Butler's lack of a serious criminal history and his cooperation with federal prosecutors paid off, and he served only a month behind bars. He was ordered to pay $14,000 in restitution to the businesses he ripped off, but after paying back a portion the court released him from that obligation, citing his inability to pay, according to court documents.

Butler says his counterfeiting enterprise was the biggest mistake of his life. "That's not me," he said. "I've always been hard-working, and I don't want to be that kind of example to my kids or my community. I was young and I made a big mistake and it has dogged me ever since."

But Butler wasn't all that young. When he became a counterfeiter, he was a 33-year-old family man with two children. Prior to becoming a late-blooming felon, Butler had led a mostly crime-free existence, according to court records. He prefers not to talk about what drove him to the dark side so late in life, and in fact cut an interview short when asked.

Butler then turned his attention to politics. In 1998, the same year he petitioned the court to release him from paying restitution, his immediate family members and his newly formed company, the Butler Enterprise Group, contributed $2,875 to San Francisco political campaigns. Of that, $2,575 went to Supervisor Amos Brown's successful re-election campaign. Between 1998 and 2004, Butler contributed $6,205 to candidates, about of third of which went to Gavin Newsom's mayoral campaign.

Butler's generosity and political activity gave him access to City Hall. He was a member of Newsom's transition team in 2004, which consisted of more than 200 community activists who helped the mayor establish priorities for issues such as redevelopment, homelessness, and violent crime. District Attorney Kamala Harris lists Butler's name prominently on her Web site, and Assemblyman Mark Leno's Web site features a photo of Leno with Butler at the 25th anniversary of the Ella Hill Hutch Community Center in 2006.

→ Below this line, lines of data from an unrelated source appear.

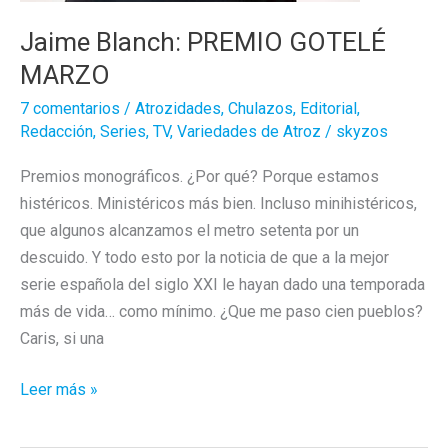
Jaime Blanch: PREMIO GOTELÉ
MARZO
7 comentarios
/
Atrozidades
,
Chulazos
,
Editorial
,
Redacción
,
Series
,
TV
,
Variedades de Atroz
/
skyzos
Premios monográficos. ¿Por qué? Porque estamos
histéricos. Ministéricos más bien. Incluso minihistéricos,
que algunos alcanzamos el metro setenta por un
descuido. Y todo esto por la noticia de que a la mejor
serie española del siglo XXI le hayan dado una temporada
más de vida… como mínimo. ¿Que me paso cien pueblos?
Caris, si una
Jaime
Leer más »
Blanch:
PREMIO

Butler says he turned to politics for selfless reasons. "I got involved in politics because I wanted to do what I could to make sure there was a spot at the table for African-Americans in San Francisco," he says. But by-products of his political activity were plum contracts for his Butler Enterprise Group. He was hired as a contract compliance officer for major developers with fat city contracts. Among others, Butler worked for Catellus, the master developer of the 303-acre Mission Bay project, and Lennar Corporation, the company behind the 790-acre Hunters Point redevelopment project.

In 2002, Butler's political connections paid off again when the Butler Enterprise Group became a 20 percent partner in the newly formed Fillmore Development Associates, whose first contract was to help build the Fillmore Jazz District, a $62 million redevelopment project in the city's Western Addition.

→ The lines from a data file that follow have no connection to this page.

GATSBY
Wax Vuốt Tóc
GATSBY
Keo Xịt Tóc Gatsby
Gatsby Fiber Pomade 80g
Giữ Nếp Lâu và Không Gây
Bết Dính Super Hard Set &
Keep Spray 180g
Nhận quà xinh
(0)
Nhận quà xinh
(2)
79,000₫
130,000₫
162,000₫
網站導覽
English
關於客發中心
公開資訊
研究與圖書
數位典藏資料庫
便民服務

It appeared that a young man from the neighborhood had finally made good, but Butler apparently had not completely reformed. He failed to mention his felonious background to his new partner, Em Johnson Interest, and the San Francisco Redevelopment Agency. In 2005, just as the redevelopment agency was about to release $13 million in city-owned land and cash to Butler and his partner, the San Francisco Business Times published a story detailing Butler's felony convictions.

Causing further embarrassment, the Business Times noted that Butler had misrepresented his education to the agency, claiming on his résumé that he held a bachelor's in business administration from San Francisco State University. According to the university's admissions office, Butler was registered for two semesters in the mid-1980s, but never obtained a degree. The revelations damaged the credibility of the Fillmore project, and within 10 days of the story's publication, Butler quietly withdrew his partnership. It was around this time he turned his full attention to completing construction of his sports bar.

Just past 10:30 p.m. on a recent Friday night, the quiet end of Cesar Chavez is suddenly slammed with traffic. Cars packed with young people turn onto the street and parking spaces are quickly filled.

Small groups hang out in front of the buildings east of the club, drinking hard liquor and passing blunts. The young men do their best to look self-assured in their uniforms of oversize jeans and polo shirts (the club's dress code requires males to wear collared shirts; plain tees, white tennis shoes, hoodies, or other gang wear are forbidden). Slender young women in miniskirts and light summer tops cross their arms against the chilly fall air while they wait in line.

A girl who looks to be no more than a teenager is hanging out up the street with two friends. She swears she's 21 as she pours a shot of Hennessy cognac into her friend's plastic cup before tilting the bottle to her lips for a long pull of the amber liquor.

A police squad car pulls up in front of a Fanatics employee collecting parking fees at the entrance of the club's parking lot. "How many are you expecting tonight?" the cop asks.

"This should really be about it for tonight," the parking attendant says, gesturing broadly to the 200 or so people on the street.

The cop scowls at the attendant for several beats to convey his skepticism before driving off without saying anything else.